Les deux parties sont parvenues à un accord à 23H58 locales (20H58 GMT), soit deux minutes avant l’expiration de l’ultimatum lancé par le géant gazier russe.

La Russie menaçait de couper le gaz au Bélarus au matin du Nouvel An si les négociations de la dernière chance sur les prix du gaz échouaient. L’arrêt des livraisons de gaz à Minsk aurait pu entraîner des perturbations dans l’approvisionnement en Europe, notamment en Allemagne, en Pologne et en Lituanie. Le contentieux fait craindre que 2007 ne commence pour 10 millions de Bélarusses comme 2006 avait débuté avec une crise similaire pour les Ukrainiens : par une coupure du gaz en plein hiver dans cette ex-république soviétique, mais aussi des répercussions en Europe, notamment en Allemagne, en Pologne et en Lituanie.

La Russie et le Bélarus ont signé un accord sur les livraisons de gaz russe à l’ex-République soviétique peu avant l’expiration lundi de l’ultimatum lancé par le géant gazier russe Gazprom, levant la menace d’une fermeture des vannes qui aurait pu avoir des répercussions en Europe de l’Ouest.

Dès cette année 2007, le Bélarus va payer 100 dollars les 1.000 mètres cubes de gaz, au lieu des 105 dollars exigés précédemment par la Russie. De son côté que dans le cadre de l’accord, la Russie obtenait le contrôle de 50% de Beltransgaz, maître d’œuvre du réseau de gazoducs bélarusses, pour la somme de 2,5 milliards de dollars à verser pendant les quatre prochaines années.
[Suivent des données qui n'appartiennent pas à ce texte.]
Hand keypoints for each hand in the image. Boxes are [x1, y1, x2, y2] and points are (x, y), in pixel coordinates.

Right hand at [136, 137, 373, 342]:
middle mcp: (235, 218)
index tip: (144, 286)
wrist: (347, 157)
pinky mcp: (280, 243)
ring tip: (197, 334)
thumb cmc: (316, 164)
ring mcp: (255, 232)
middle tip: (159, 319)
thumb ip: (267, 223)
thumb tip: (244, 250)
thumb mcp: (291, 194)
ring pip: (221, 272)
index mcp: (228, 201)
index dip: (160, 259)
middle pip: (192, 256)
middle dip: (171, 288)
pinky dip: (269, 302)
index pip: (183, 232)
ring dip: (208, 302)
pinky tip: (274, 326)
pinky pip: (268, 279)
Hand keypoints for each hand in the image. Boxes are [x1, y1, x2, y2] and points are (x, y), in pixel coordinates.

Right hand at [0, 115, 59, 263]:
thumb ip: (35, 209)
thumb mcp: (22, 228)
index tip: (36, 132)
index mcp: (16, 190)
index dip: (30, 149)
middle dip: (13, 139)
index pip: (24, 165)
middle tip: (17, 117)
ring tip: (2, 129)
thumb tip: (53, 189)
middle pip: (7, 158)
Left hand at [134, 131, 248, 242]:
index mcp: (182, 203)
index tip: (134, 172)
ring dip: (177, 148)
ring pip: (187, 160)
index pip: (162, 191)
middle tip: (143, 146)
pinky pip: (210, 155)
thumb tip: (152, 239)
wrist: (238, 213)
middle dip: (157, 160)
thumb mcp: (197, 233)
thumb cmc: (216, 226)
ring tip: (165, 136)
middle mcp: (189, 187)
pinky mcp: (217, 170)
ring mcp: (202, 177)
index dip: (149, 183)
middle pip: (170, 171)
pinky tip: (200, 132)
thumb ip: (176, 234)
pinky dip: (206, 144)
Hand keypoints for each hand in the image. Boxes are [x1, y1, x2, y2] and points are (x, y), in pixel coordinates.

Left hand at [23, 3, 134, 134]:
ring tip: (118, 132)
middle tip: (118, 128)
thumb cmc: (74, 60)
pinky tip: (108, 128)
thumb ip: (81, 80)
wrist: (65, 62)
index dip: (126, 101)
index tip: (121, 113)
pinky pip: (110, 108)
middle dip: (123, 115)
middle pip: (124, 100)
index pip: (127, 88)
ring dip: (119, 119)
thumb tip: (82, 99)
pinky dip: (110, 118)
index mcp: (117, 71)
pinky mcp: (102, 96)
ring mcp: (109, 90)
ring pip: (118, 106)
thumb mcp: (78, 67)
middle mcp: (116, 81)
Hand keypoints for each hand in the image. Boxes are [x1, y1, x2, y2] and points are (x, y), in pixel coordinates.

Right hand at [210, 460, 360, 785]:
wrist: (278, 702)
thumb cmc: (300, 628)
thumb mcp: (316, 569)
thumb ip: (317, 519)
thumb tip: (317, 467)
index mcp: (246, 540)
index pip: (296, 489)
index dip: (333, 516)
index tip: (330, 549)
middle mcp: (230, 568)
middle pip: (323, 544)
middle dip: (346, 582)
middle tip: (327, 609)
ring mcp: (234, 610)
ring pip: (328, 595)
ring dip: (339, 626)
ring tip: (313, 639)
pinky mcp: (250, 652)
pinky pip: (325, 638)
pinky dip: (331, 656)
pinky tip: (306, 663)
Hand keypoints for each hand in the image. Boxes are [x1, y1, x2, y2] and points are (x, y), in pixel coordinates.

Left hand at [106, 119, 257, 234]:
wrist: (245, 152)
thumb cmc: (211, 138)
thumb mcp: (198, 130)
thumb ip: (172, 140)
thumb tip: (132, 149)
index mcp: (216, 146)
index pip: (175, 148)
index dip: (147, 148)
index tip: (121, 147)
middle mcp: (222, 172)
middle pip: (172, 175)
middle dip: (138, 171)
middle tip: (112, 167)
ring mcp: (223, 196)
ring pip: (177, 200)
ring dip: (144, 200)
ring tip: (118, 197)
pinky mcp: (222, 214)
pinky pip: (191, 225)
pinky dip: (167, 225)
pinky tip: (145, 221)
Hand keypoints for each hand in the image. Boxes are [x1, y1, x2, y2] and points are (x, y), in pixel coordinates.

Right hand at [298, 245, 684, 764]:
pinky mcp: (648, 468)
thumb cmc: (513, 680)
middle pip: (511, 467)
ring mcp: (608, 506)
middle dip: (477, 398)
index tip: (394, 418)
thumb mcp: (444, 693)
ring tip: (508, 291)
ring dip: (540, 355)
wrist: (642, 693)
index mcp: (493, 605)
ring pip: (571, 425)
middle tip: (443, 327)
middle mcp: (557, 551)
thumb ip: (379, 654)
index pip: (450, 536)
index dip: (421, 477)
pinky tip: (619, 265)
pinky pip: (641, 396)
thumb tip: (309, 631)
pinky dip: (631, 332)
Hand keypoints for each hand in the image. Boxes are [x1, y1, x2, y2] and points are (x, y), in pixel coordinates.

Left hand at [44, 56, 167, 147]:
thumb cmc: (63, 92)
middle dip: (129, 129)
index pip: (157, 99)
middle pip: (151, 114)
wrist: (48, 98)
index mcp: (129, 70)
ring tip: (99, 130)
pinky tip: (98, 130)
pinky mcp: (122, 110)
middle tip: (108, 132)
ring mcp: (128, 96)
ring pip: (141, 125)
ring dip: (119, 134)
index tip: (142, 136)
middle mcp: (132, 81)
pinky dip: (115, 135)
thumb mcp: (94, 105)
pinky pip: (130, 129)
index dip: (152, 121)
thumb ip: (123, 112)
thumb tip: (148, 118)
Le tarif du transit de gaz russe par le Bélarus passerait de 0,75 dollar à 1,45 dollar pour 1.000 m3 par tranche de 100 km du gazoduc.
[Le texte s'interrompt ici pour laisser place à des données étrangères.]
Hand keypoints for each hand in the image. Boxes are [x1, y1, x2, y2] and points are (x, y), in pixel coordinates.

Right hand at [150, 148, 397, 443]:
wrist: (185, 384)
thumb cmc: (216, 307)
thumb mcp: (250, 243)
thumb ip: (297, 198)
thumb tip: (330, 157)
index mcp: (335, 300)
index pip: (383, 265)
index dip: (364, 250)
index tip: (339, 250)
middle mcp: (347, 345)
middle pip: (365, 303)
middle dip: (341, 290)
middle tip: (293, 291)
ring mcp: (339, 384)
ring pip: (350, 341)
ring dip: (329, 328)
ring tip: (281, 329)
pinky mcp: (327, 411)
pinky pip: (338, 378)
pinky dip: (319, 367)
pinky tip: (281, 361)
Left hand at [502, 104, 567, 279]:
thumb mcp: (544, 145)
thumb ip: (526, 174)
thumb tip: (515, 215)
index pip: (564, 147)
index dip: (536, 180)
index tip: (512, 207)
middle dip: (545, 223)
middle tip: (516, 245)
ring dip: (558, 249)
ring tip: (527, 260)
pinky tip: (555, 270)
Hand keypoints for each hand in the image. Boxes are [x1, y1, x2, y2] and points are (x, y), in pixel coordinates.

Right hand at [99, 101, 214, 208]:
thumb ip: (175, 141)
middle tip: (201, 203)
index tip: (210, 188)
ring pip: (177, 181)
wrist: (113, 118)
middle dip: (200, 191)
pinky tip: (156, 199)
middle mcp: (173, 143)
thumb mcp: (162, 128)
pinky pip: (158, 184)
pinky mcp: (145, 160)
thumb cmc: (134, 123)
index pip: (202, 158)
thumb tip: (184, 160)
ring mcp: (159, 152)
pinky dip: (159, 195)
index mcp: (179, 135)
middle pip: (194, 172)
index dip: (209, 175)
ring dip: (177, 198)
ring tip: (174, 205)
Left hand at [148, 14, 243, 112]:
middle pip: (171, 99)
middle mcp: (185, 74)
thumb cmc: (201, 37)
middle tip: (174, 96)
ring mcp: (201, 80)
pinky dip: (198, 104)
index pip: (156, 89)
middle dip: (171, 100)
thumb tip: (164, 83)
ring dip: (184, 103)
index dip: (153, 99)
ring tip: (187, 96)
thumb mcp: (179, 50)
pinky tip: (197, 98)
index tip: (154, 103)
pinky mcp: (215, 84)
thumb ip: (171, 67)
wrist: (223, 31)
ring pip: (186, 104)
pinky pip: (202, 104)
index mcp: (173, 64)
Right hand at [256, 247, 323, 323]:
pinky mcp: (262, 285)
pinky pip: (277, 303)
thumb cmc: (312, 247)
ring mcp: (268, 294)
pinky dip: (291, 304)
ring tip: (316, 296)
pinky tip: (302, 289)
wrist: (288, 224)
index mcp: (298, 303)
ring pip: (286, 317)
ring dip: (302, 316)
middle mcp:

Cet accord semble marquer la fin des privilèges consentis par Moscou à son plus fidèle allié dans l’espace post-soviétique, qui permettaient à l’économie bélarusse d’afficher une croissance robuste malgré l’isolement de Minsk sur la scène internationale.

Le Bélarus était le pays de l’ex-URSS qui recevait du gaz russe au meilleur tarif, à moins de 50 dollars les 1.000 m3 contre 230 au prix du marché. Depuis mardi et l’échec des négociations sur une hausse du prix du gaz, qui devait passer de 46 à 200 dollars les 1.000 m3, le ton n’a fait que monter entre Moscou et son plus fidèle allié dans l’espace post-soviétique, malgré un compromis proposé par les Russes.